● Tasks:
A. According to the article on Nifty stock correlation, roughly what share of the Indian stock market's free float market capitalisation does the CNX Nifty represent?
B. Carry the article on how correlated Nifty stocks are forward from the point where it ends.
══ Source document
HOW CORRELATED ARE NIFTY STOCKS?

Conde Nast TagID: cncartoons029003/Photo via Conde Nast

 

Source : Aaron Bacall The New Yorker Collection/The Cartoon Bank

 

In any portfolio diversification is essential. How does one go about it? As long as an investors portfolio consists of companies whose businesses are not correlated, diversification is possible. The idea behind having a diversified portfolio is primarily to reduce risk. The reason is that, since the businesses are not correlated, when one company is doing well the other is likely to be doing poorly. This correlation ensures that the Nifty is ‘balanced’ on a daily basis. There is an Index management methodology (adopted by Index funds) which is clearly visible and evident. Many a time, on days when most sectors are negative, one of the sectors which is the least correlated with the Nifty tends to spike, restoring partial parity to the index. When this does not happen, there is a huge one-sided move.  Hence, the question of whether the Nifty and the stocks contained therein are correlated. The CNX Nifty represents roughly 65 % of the free float market capitalisation of the Indian stock market. Its sectoral composition is shown below:

SECTOR  WEIGHT(%)
════
══ Listed entries
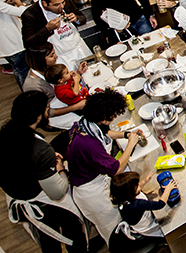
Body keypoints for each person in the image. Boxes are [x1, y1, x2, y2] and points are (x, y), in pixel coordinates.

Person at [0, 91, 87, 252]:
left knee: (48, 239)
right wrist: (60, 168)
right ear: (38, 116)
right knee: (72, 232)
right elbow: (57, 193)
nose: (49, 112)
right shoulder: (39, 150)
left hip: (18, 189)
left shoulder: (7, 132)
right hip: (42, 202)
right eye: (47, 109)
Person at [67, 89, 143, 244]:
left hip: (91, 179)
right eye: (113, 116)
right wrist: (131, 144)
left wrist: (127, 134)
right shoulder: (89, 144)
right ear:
════
══ Listed entries
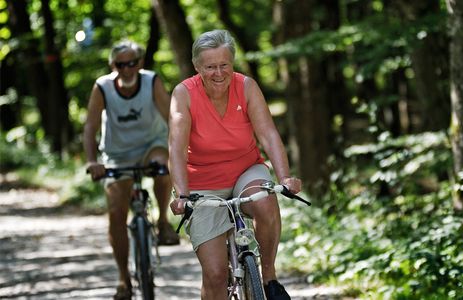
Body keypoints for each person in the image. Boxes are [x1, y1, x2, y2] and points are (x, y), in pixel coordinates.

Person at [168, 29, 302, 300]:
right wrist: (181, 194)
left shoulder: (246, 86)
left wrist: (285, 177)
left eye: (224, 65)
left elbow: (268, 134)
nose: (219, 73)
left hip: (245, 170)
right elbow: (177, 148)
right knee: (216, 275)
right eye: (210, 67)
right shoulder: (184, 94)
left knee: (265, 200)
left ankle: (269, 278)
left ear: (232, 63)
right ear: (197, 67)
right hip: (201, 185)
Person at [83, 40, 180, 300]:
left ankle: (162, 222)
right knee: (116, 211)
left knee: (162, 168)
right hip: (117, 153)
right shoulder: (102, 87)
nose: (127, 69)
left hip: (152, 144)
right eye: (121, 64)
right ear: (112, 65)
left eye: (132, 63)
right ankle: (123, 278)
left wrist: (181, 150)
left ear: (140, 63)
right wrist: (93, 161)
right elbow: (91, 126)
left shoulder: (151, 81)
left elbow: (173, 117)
════
● Task responses:
A. Roughly 65%.

B.
FINANCIAL SERVICES  28.34
IT  15.21
ENERGY  15.01
CONSUMER GOODS  10.53
AUTOMOBILE  8.8
CONSTRUCTION  5.8
METALS  5.62
PHARMA  5.17
CEMENT & CEMENT PRODUCTS  3.08
TELECOM  1.56
INDUSTRIAL MANUFACTURING  0.88

It must be remembered that, when there is a recession all companies end up doing badly. In spite of this,  it has been found that stocks are correlated. The degree / magnitude  of correlation varies across time spans, and depends on the underlying economic conditions. In India we do not have a correlation Index, as yet. Also, increased market volatility leads to heightened estimates of stock correlation, even when there is no change in the underlying performance of the stocks. All stocks moving in unison means that correlation is close to 1. This is more pronounced on the way down. What matters to most investors is not whether stocks move up in unison, but the magnitude of the move.The stocks which move against the market  (i.e. they move up when the market moves down and vice versa),  are said to be inversely correlated with the benchmark and vice versa. This is what the Modern Portfolio Theory (MPT) says.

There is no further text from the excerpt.